- Opening Delimiter -
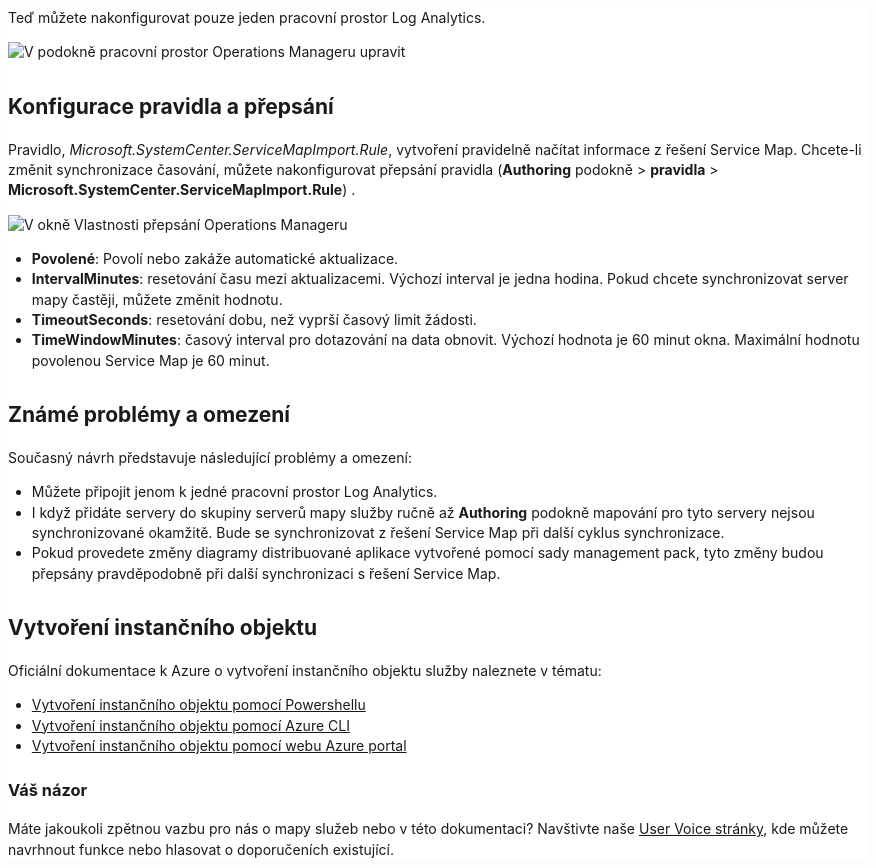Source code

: Teď můžete nakonfigurovat pouze jeden pracovní prostor Log Analytics.

![V podokně pracovní prostor Operations Manageru upravit](media/monitoring-service-map-scom/scom-edit-workspace.png)

## <a name="configure-rules-and-overrides"></a>Konfigurace pravidla a přepsání
Pravidlo, _Microsoft.SystemCenter.ServiceMapImport.Rule_, vytvoření pravidelně načítat informace z řešení Service Map. Chcete-li změnit synchronizace časování, můžete nakonfigurovat přepsání pravidla (**Authoring** podokně > **pravidla** > **Microsoft.SystemCenter.ServiceMapImport.Rule**) .

![V okně Vlastnosti přepsání Operations Manageru](media/monitoring-service-map-scom/scom-overrides.png)

* **Povolené**: Povolí nebo zakáže automatické aktualizace. 
* **IntervalMinutes**: resetování času mezi aktualizacemi. Výchozí interval je jedna hodina. Pokud chcete synchronizovat server mapy častěji, můžete změnit hodnotu.
* **TimeoutSeconds**: resetování dobu, než vyprší časový limit žádosti. 
* **TimeWindowMinutes**: časový interval pro dotazování na data obnovit. Výchozí hodnota je 60 minut okna. Maximální hodnotu povolenou Service Map je 60 minut.

## <a name="known-issues-and-limitations"></a>Známé problémy a omezení

Současný návrh představuje následující problémy a omezení:
* Můžete připojit jenom k jedné pracovní prostor Log Analytics.
* I když přidáte servery do skupiny serverů mapy služby ručně až **Authoring** podokně mapování pro tyto servery nejsou synchronizované okamžitě.  Bude se synchronizovat z řešení Service Map při další cyklus synchronizace.
* Pokud provedete změny diagramy distribuované aplikace vytvořené pomocí sady management pack, tyto změny budou přepsány pravděpodobně při další synchronizaci s řešení Service Map.

## <a name="create-a-service-principal"></a>Vytvoření instančního objektu
Oficiální dokumentace k Azure o vytvoření instančního objektu služby naleznete v tématu:
* [Vytvoření instančního objektu pomocí Powershellu](https://docs.microsoft.com/azure/azure-resource-manager/resource-group-authenticate-service-principal)
* [Vytvoření instančního objektu pomocí Azure CLI](https://docs.microsoft.com/azure/azure-resource-manager/resource-group-authenticate-service-principal-cli)
* [Vytvoření instančního objektu pomocí webu Azure portal](https://docs.microsoft.com/azure/azure-resource-manager/resource-group-create-service-principal-portal)

### <a name="feedback"></a>Váš názor
Máte jakoukoli zpětnou vazbu pro nás o mapy služeb nebo v této dokumentaci? Navštivte naše [User Voice stránky](https://feedback.azure.com/forums/267889-log-analytics/category/184492-service-map), kde můžete navrhnout funkce nebo hlasovat o doporučeních existující.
- Closing Delimiter -
▶ **Exercise instructions**: Wherever the word "nebo" turns up in a line of the entries above, copy that line.

▶ **Answer box**:
* **Povolené**: Povolí nebo zakáže automatické aktualizace. 
Máte jakoukoli zpětnou vazbu pro nás o mapy služeb nebo v této dokumentaci? Navštivte naše [User Voice stránky](https://feedback.azure.com/forums/267889-log-analytics/category/184492-service-map), kde můžete navrhnout funkce nebo hlasovat o doporučeních existující.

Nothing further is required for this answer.